The Meaning of Always in the Absence of Forever
- Kaitlyn Baker
- Mar 10, 2024
- 4 min read
Molly O’Callaghan
Dr. Peckham
ENG 210
March 15, 2021
I have always hated hunting. I can say “always” with some certainty at twenty, but ten years ago such a word was still too big. What can you use this word for as a child, knowing that “always” meant so little against the backdrop of so few years?
I always wanted to be a daddy’s girl.
When I was ten years old, my father gifted me a child-sized compound bow and a set of baby pink arrows to go with it. This was to be my practice weapon to prepare me for the day when he’d take me on my first hunt. I loved shooting it even though I missed the target almost every time. As angry as my unsuccess made me, I would keep shooting a hundred more times and miss a hundred more times only to hear Dad say “Thatta girl!” when I finally hit somewhere near the bull’s eye. It was the “thatta girl” I was aiming for anyway, not the target.

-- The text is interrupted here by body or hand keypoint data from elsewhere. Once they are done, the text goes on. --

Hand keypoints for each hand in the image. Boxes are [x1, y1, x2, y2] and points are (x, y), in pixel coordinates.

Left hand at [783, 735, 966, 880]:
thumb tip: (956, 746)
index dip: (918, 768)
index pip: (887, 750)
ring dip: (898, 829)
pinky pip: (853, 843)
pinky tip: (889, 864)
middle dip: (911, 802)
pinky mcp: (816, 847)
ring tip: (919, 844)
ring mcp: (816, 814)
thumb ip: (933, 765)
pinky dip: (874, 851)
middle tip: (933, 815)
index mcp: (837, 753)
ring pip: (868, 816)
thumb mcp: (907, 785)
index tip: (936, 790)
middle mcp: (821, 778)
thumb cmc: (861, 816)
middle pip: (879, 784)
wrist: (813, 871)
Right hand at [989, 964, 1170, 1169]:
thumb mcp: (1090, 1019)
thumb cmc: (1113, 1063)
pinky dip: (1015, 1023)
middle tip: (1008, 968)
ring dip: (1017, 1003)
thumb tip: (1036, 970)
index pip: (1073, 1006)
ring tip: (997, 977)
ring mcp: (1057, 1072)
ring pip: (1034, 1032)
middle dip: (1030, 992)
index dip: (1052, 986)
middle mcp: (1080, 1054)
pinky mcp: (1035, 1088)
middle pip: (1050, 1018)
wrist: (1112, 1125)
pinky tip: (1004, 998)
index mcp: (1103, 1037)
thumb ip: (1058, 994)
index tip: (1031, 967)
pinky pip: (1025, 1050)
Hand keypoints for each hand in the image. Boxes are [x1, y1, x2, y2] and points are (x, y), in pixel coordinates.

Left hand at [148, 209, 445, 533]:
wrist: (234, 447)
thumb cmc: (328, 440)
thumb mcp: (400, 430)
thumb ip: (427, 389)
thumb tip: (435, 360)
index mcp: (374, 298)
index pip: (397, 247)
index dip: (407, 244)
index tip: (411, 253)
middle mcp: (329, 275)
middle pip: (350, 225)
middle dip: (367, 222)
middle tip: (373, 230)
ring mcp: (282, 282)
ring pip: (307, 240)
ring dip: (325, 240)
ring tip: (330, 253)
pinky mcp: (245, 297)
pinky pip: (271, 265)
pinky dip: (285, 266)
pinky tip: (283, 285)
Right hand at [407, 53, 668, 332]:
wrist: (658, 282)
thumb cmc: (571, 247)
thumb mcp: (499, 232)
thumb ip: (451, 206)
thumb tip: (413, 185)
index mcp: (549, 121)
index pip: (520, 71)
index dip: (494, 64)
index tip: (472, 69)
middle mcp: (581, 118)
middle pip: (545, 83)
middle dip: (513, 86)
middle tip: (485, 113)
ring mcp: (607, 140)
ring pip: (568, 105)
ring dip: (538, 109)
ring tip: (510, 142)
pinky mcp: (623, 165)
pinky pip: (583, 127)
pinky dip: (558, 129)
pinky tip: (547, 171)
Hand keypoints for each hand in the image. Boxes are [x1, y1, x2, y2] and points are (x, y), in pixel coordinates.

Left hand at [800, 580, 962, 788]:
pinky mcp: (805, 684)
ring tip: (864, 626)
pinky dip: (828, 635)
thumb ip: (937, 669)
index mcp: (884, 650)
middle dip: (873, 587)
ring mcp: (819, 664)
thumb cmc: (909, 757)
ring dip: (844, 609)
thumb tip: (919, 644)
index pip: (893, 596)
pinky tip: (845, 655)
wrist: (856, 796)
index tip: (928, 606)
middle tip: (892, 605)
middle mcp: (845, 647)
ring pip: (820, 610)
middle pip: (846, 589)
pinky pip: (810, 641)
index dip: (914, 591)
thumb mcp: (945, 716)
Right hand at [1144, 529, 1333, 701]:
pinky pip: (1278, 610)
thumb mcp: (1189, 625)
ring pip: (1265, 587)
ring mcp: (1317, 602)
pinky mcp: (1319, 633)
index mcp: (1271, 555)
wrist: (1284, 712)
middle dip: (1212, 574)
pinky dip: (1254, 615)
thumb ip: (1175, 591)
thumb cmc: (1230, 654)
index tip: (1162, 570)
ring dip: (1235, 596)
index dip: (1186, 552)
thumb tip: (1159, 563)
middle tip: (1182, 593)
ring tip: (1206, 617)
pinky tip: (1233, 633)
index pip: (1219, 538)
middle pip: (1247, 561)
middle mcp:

I don’t think Dad wanted to take me hunting because he thought I’d be good at it. He was a man who spoke in moments, spoke through moments, more clearly than with words. When he took his sons hunting, boys who felt like men wielding rifles, he did so to share the experience with them. When he took me hunting, his tiniest child who could hardly hold a weapon upright, he did so to say, “I love you”. To say, “I want to spend time with you, even if you lose every arrow and step on too many crunchy twigs when I tell you to be quiet.”
I always knew that I was loved, even when these words were not said aloud.
The day came when my father and I would go on the real hunt, forsaking my tiny bow and pink arrows for a crossbow that was half as big as my own body. It was the first time and the last time I’d ever go hunting, and I can feel this memory as if it were standing before me with a hand outstretched, tugging on my own. As a child, I was exhilarated by the idea of waking up before the rest of my family. Excitement coaxed goosebumps to the top of my skin as I stepped out into the sunless morning, into a different world where it was only me and Dad. When you are the fifth child of your mother and the ninth child of your father, it is almost never “only me and dad”. It is because of this that I am so greedy with the ownership of this memory. It is only mine and not my sisters’, or my brothers’, or even my mother’s. It is a story I can tell my family where all they can be is an audience; I offer it proudly as material for the portrait of him that we are collectively reconstructing all the time. That morning my dad was calm and kind, he had patience that was uncharacteristic of him. He only loved—loved me and loved the vast woods lying at the edge of our home, the woods which were perhaps more of a home to him than any house could ever be.
I thought my father would always be around. Always is too big a word for such a small child.
The tent we sat in crumpled noisily beneath my knees as I crawled inside and sat myself in the corner. Every scrunch of the canvas floor made me cringe in fear of being shushed, but no reprimand came. My dad showed me how to use the crossbow he’d brought along, pointing to the sight and explaining how all of it worked. I pretended to know just what he was talking about.
“Thatta girl,” He said, or something like this. Even if he said it only with a nod, I know he said it.
Then it was quiet, the kind of quiet that most children spend their energy trying to fill, but which I was glad for both then and now. It is in this silence that I can best reimagine my father, sitting there in his most natural, stoic state. I could only see his profile from where I sat, his green eyes fixed on the open field outside the meshy tent window, his shoulders hunched up to the lobes of his ears as he adjusted the sight on his weapon. He’d smile at me every now and then with his distinctly him smile, a top row of teeth half-covered by a sloping lip. My father had many good things, funny things, wise things to say, but I always preferred the quietness that we had in common.
Much of the actual experience is lost on me now. I spent half of the morning sleeping and spent the other half praying all the deer away. I prayed for their absence to protect them, but also so that my father would never have to know that I didn’t want to kill anything. Death would have ruined that day for me, though somehow not as much as if Dad had realized I hated something he loved so much. He was a born outdoorsman, a skilled hunter, and here was one of his own children who would rather capture the image of a deer with pencil and paper than steal their bodies with a bow and arrow.
I always wanted to be my father’s favorite child. I would have pulled the trigger to earn that title.
We walked home with nothing, emerging from the woods as failures, as bird watchers, as nappers. We were everything but hunters. None of that mattered to me then. I posed happily for “first time hunting” photos snapped by my mother, watching my father look on with a certain, bright expression that said he was proud of me for something.
I have always hated hunting, yet I love the way it hushes a moment until all you are left with is the way someone made you feel.